(begin)

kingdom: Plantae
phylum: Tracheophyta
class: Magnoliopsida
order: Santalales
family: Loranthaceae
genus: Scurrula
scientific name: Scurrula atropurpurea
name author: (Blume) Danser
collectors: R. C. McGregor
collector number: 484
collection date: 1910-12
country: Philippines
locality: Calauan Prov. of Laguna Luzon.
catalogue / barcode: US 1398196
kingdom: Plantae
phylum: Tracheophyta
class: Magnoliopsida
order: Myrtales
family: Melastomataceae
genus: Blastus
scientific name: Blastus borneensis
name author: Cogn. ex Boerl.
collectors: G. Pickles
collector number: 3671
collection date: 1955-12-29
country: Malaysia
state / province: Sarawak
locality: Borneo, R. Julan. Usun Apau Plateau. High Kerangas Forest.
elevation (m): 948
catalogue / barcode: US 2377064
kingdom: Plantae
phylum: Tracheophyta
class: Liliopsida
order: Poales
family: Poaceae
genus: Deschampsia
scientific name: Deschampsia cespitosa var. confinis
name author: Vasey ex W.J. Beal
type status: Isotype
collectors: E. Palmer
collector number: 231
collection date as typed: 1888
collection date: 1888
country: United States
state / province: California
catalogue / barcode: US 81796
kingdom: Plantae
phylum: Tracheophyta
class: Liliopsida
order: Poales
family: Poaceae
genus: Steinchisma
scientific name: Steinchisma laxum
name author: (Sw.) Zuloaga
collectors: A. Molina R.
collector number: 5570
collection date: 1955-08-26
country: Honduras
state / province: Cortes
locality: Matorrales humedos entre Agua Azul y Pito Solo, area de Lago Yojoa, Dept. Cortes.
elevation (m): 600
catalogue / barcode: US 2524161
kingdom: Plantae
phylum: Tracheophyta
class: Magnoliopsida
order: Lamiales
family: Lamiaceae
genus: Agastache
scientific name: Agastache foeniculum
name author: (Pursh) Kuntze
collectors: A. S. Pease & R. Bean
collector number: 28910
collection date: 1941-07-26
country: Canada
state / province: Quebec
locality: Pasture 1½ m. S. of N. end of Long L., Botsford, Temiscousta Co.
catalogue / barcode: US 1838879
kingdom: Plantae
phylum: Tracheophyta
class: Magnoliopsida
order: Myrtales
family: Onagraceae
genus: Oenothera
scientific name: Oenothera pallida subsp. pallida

(end)

* [GOAL OF THE EXERCISE] Pull out every line in the entries above that contains the string "author", matching case exactly.

* [COMPLETE ANSWER]
name author: (Blume) Danser
name author: Cogn. ex Boerl.
name author: Vasey ex W.J. Beal
name author: (Sw.) Zuloaga
name author: (Pursh) Kuntze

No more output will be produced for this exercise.